**ACTION ITEM**
Copy verbatim the block of lines in the entries below whose first line contains "M555 3H585L616 26 606 41Z" and whose last line contains "M319 172 341 183 332 200 311 189Z". Leave out all other lines.

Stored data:

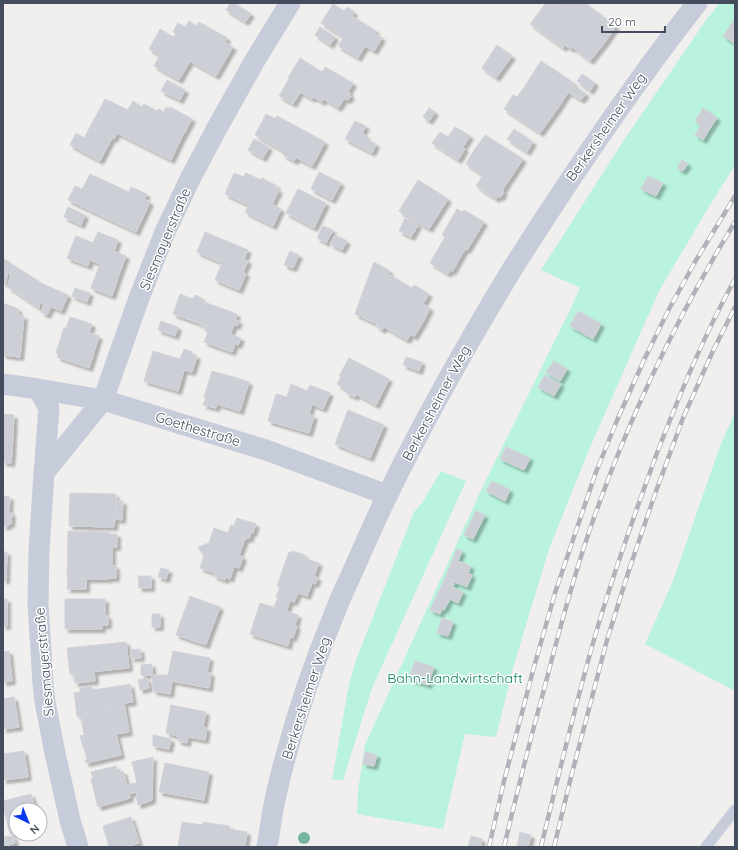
<svg xmlns="http://www.w3.org/2000/svg" width="738" height="850" viewBox="0 0 738 850" font-family="Quicksand,sans-serif">
	<defs>
		<filter id="shadow"><feDropShadow dx="3.5" dy="3.5" stdDeviation="1" flood-color="#0004"/></filter>
	</defs>
	<rect width="100%" height="100%" fill="#f1efee"/>
	<path fill="#b9f2dd" d="M720 3H735V165L713 200 659 291 588 452 549 549 513 668 496 737 465 734 443 829 357 814 358 791 365 745 482 488 569 312 580 288 541 270 624 140 706 20Z
		M735 412V691L645 644 673 581 719 449Z
		M441 471 466 481 372 688 343 780H332L349 684 356 660 414 512 422 503Z"/>
	<path fill="#cdcfd6" stroke="#d2d2da" filter="url(#shadow)" d="M230 3H234L251 14 245 22 226 10Z
		M546 3H555L606 41 590 61 572 47 571 49 565 45 563 48 530 24Z
		M555 3H585L616 26 606 41Z
		M333 4 344 11 347 7 354 12 352 16 376 31 374 33 382 38 374 51 365 46 358 58 338 46 344 37 321 23Z
		M735 19V42L734 43 723 36Z
		M189 21 196 26 199 22 227 38 225 42 233 47 224 62 173 32 178 23 185 27Z
		M320 27 335 37 330 45 315 35Z
		M160 29 173 37 176 34 224 62 216 76 190 61 179 80 154 66 160 55 149 49Z
		M497 45 512 56 496 78 482 68Z
		M300 58 322 72 325 67 353 83 348 92 350 93 349 95 351 96 348 100 346 99 345 100 344 99 338 108 324 99 322 102 313 97 312 99 300 92 303 87 288 78Z
		M541 61 574 83 558 108 525 86Z
		M582 74 595 83 590 91 577 81Z
		M289 79 303 87 293 104 279 96Z
		M167 80 185 90 180 100 161 91Z
		M573 85 586 94 581 100 568 92Z
		M525 86 558 108 540 133 504 109 513 95 517 97Z
		M105 99 128 110 181 139 171 160 117 133 114 139 90 127Z
		M133 101 142 107 144 104 157 111 159 109 164 112 166 107 169 109 170 107 192 119 181 139 128 110Z
		M429 108 435 112 429 121 423 117Z
		M703 108 717 118 709 130 695 121Z
		M266 114 276 119 277 116 325 142 312 166 297 158 294 161 283 155 285 152 255 135Z
		M355 121 366 126 362 133 367 137 366 139 376 144 372 153 345 139Z
		M701 125 709 130 703 140 695 135Z
		M90 127 112 138 100 161 70 145 76 133 84 138Z
		M455 127 470 136 463 147 448 137Z
		M514 129 533 142 527 152 507 139Z
		M440 132 465 149 458 160 432 143Z
		M485 135 523 159 509 180 471 155Z
		M254 139 269 147 263 158 248 150Z
		M471 155 509 180 502 191 504 192 500 198 498 196 496 199 476 186 483 175 466 164Z
		M682 160 688 164 683 171 677 168Z
		M319 172 341 183 332 200 311 189Z
		M234 173 244 177 246 173 261 180 262 178 277 186 275 189 279 190 272 204 281 209 273 226 245 212 249 205 225 194Z
		M90 174 129 192 131 187 147 194 144 199 150 202 136 232 68 200 75 186 82 189Z
		M648 176 663 183 656 196 641 189Z
		M418 180 448 199 429 229 399 211Z
		M298 189 326 203 314 228 286 213Z
		M68 207 85 215 81 225 64 217Z
		M457 209 462 212 464 210 484 222 467 250 442 235Z
		M405 218 418 225 411 237 399 231Z
		M323 226 333 230 326 243 317 238Z
		M98 232 118 240 114 251 93 243Z
		M205 232 248 250 244 259 248 261 243 272 246 274 239 290 215 280 222 263 197 252Z
		M335 235 347 241 342 250 330 244Z
		M76 236 126 256 121 269 101 261 100 264 90 260 88 266 67 258Z
		M445 237 465 249 452 272 450 270 448 274 430 263Z
		M290 251 299 255 293 268 284 265Z
		M3 258 13 265 11 274 7 273 6 284 3 283Z
		M101 261 121 269 112 296 91 288Z
		M374 262 390 271 388 274 412 288 414 285 429 294 423 304 430 308 423 322 361 297Z
		M13 265 43 284 68 295 61 311 40 302 39 308 8 287Z
		M75 288 90 293 87 302 72 296Z
		M180 294 193 299 195 295 202 298 201 301 237 314 235 320 239 321 237 326 234 325 230 334 173 314Z
		M361 297 423 322 414 337 411 334 407 340 384 327 382 330 376 326 377 324 355 314Z
		M3 303 18 309V315L24 316 20 357 3 355Z
		M44 304 51 307 47 315 41 312Z
		M578 311 601 324 593 339 570 326Z
		M70 317 92 324 89 333 99 336 89 368 57 357 58 353H56L64 328H66Z
		M161 321 178 327 175 336 158 330Z
		M200 323 241 338 238 345 235 344 232 352 204 342 208 333Z
		M184 349 192 352 191 354 197 356 192 372 184 370 178 391 144 381 153 351 180 359Z
		M406 357 422 362 419 371 403 365Z
		M349 358 389 379 376 405 356 394 355 397 346 393 347 390 337 384 341 377 339 376Z
		M554 361 567 369 560 381 546 372Z
		M212 371 237 378 227 407 217 404 216 408 203 405 206 398 204 397Z
		M545 375 561 384 554 396 538 387Z
		M237 378 249 382 240 411 227 407Z
		M291 384 307 391 310 385 330 393 323 409 312 404 287 397Z
		M276 394 312 404 309 414 314 416 309 433 268 421Z
		M348 410 384 425 370 458 335 444Z
		M3 414 14 415 12 453 3 452Z
		M506 447 530 458 524 470 500 459Z
		M3 452 12 453 11 463 3 462Z
		M492 481 510 490 505 501 486 491Z
		M70 493 115 494 117 501 114 527 69 526Z
		M3 496 10 497 9 513H12L11 524H8V526H3Z
		M117 501H123L122 520 115 519Z
		M476 511 485 515 473 539 464 535Z
		M237 518 256 524 253 533 251 532 250 538 245 539 228 533 231 525 234 526Z
		M214 528 245 539 239 555 243 557 239 568 234 567 230 579 226 577 225 580 214 576V573L200 568 204 556 198 547 209 543Z
		M68 531 109 532V534H117V547H112V566H116V578H109V579H67Z
		M457 549 462 551 458 561 471 566 468 573 472 575 467 587 445 578Z
		M292 551 305 555 304 558 319 563 314 576 318 578 315 584 312 583 307 596 277 586 289 552 291 553Z
		M3 552H7L6 580H3Z
		M161 568 169 570 166 579 158 577Z
		M138 576H151V588H139Z
		M68 578 86 579V589H67Z
		M445 578 455 582 453 587 463 592 458 603 450 599 444 610 442 609 440 614 430 610Z
		M280 587 298 593 294 602 290 601 286 612 274 607 278 597H276Z
		M190 596 220 607 210 633 180 623Z
		M3 599H7V626H3Z
		M65 599H105V616H108V625H102V629H65Z
		M260 603 298 615 295 625 297 626 293 638 290 637 288 646 250 634Z
		M152 614H160V627H152Z
		M442 618 453 622 448 636 437 633Z
		M180 623 210 633 206 645 176 635Z
		M126 642 129 668 118 669 116 643Z
		M116 643 118 669 70 674 67 648Z
		M140 649 141 658H131V650Z
		M9 651 12 681 3 682V652Z
		M173 651 210 658 207 672 211 673 209 688 167 680Z
		M415 661 434 667 428 685 409 679Z
		M152 664V675H141V665Z
		M94 671 95 681 75 683 74 674Z
		M152 675H168L167 680 172 681 170 694 153 691Z
		M147 678 149 688 140 690 138 680Z
		M130 684 133 702 124 703 125 708 110 711 107 688Z
		M91 686 92 690 107 688 110 711 81 717 77 716 74 693 80 692V688Z
		M14 697 19 727 3 729V699Z
		M171 705 206 712 203 727 207 728 205 740 188 737 187 743 178 741V736L166 733Z
		M125 708 129 732 116 734 115 729 84 735 81 717Z
		M115 729 121 755 86 763 85 760 87 759 84 747H83L80 736Z
		M153 735 171 739 169 749 153 746Z
		M24 751 28 777 3 780V754Z
		M365 752 377 755 374 766 363 764Z
		M153 757 152 800 138 805 136 796H137V792L133 793 131 784 137 783 132 762Z
		M165 763 209 772 204 800 159 792Z
		M116 766 117 772 123 771 127 785 131 784 133 793 129 794 130 798 98 807 91 779H93L91 772Z
		M31 794 36 810H16V832L10 834 3 807V801Z
		M131 817 139 843 125 847H109L103 826Z
		M182 822 202 825 203 822 230 826 229 829 247 832 245 847H178Z
		M520 832 531 835 528 847H517Z
		M13 836 15 843 3 847V837Z
		M471 836 482 839 480 847H468Z"/>
	<g fill="none" stroke-linecap="round" stroke-linejoin="round">
		<path stroke="#c6ccda" stroke-width="11" d="M706 847 735 810"/>
		<path stroke="#c6ccda" stroke-width="21" d="M3 384 38 389 103 400 266 450 387 495
			M38 389 49 408 44 473
			M78 847 70 820 55 753 45 702 43 683 38 604 39 550 44 473 103 400 139 298 165 232 190 179 217 128 254 62 290 3
			M267 847C270 830 272 812 276 795 290 734 311 670 335 612 342 593 352 574 360 555 369 535 378 514 388 494 425 418 467 344 511 271 569 179 630 89 697 3"/>
		<g stroke="#b0b1b9" stroke-width="4.5">
			<path id="rail" d="M489 847 504 781 534 667 555 593 596 472 618 418 644 360 669 309 695 262 735 196
				M504 847C516 797 528 747 542 697 556 643 570 588 588 535 625 426 675 320 735 222
				M541 847C558 777 575 706 595 636 613 574 635 513 657 453 680 394 704 335 735 279
				M554 847 570 781 607 640 629 570 655 494 683 418 712 353 735 307"/>
		</g>
		<use href="#rail" stroke="#fff" stroke-width="3" stroke-dasharray="9" stroke-linecap="butt"/>
	</g>
	<circle fill="#75b4a3" cx="304" cy="838" r="6"/>
	<g text-anchor="middle" dominant-baseline="central" stroke-width="3" stroke-linejoin="round" paint-order="stroke">
		<g font-size="14" fill="#454c5d" stroke="#fff">
			<text transform="translate(606 127) rotate(-55)">Berkersheimer Weg</text>
			<text transform="translate(165 239) rotate(-67)">Siesmayerstraße</text>
			<text transform="translate(436 403) rotate(-62)">Berkersheimer Weg</text>
			<text transform="translate(198 429) rotate(17)">Goethestraße</text>
			<text transform="translate(44 662) rotate(-95)">Siesmayerstraße</text>
			<text transform="translate(306 698) rotate(-72)">Berkersheimer Weg</text>
		</g>
		<g font-size="14" fill="#108466" stroke="#fff">
			<text x="455" y="678">Bahn-Landwirtschaft</text>
		</g>
	</g>
	<rect width="738" height="850" fill="none" stroke="#454c5d" stroke-width="8"/>
	<g transform="translate(28 822) rotate(137)"><circle r="19" fill="#ffffff" stroke="#b5b7be"/>
	<path d="M0-3L7 15L0 10L-7 15Z" fill="#0b37ee"/>
	<text y="-6" font-size="11" font-weight="bold" text-anchor="middle" fill="#454c5d">N</text>
	</g>
	<path d="M602 26v6h63v-6" fill="none" stroke="#454c5d" stroke-width="2"/>
	<text x="608" y="26" font-size="12" fill="#454c5d" stroke="#ffffff" stroke-width="3" paint-order="stroke">20 m</text>
</svg>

**WRITTEN SOLUTION**
		M555 3H585L616 26 606 41Z
		M333 4 344 11 347 7 354 12 352 16 376 31 374 33 382 38 374 51 365 46 358 58 338 46 344 37 321 23Z
		M735 19V42L734 43 723 36Z
		M189 21 196 26 199 22 227 38 225 42 233 47 224 62 173 32 178 23 185 27Z
		M320 27 335 37 330 45 315 35Z
		M160 29 173 37 176 34 224 62 216 76 190 61 179 80 154 66 160 55 149 49Z
		M497 45 512 56 496 78 482 68Z
		M300 58 322 72 325 67 353 83 348 92 350 93 349 95 351 96 348 100 346 99 345 100 344 99 338 108 324 99 322 102 313 97 312 99 300 92 303 87 288 78Z
		M541 61 574 83 558 108 525 86Z
		M582 74 595 83 590 91 577 81Z
		M289 79 303 87 293 104 279 96Z
		M167 80 185 90 180 100 161 91Z
		M573 85 586 94 581 100 568 92Z
		M525 86 558 108 540 133 504 109 513 95 517 97Z
		M105 99 128 110 181 139 171 160 117 133 114 139 90 127Z
		M133 101 142 107 144 104 157 111 159 109 164 112 166 107 169 109 170 107 192 119 181 139 128 110Z
		M429 108 435 112 429 121 423 117Z
		M703 108 717 118 709 130 695 121Z
		M266 114 276 119 277 116 325 142 312 166 297 158 294 161 283 155 285 152 255 135Z
		M355 121 366 126 362 133 367 137 366 139 376 144 372 153 345 139Z
		M701 125 709 130 703 140 695 135Z
		M90 127 112 138 100 161 70 145 76 133 84 138Z
		M455 127 470 136 463 147 448 137Z
		M514 129 533 142 527 152 507 139Z
		M440 132 465 149 458 160 432 143Z
		M485 135 523 159 509 180 471 155Z
		M254 139 269 147 263 158 248 150Z
		M471 155 509 180 502 191 504 192 500 198 498 196 496 199 476 186 483 175 466 164Z
		M682 160 688 164 683 171 677 168Z
		M319 172 341 183 332 200 311 189Z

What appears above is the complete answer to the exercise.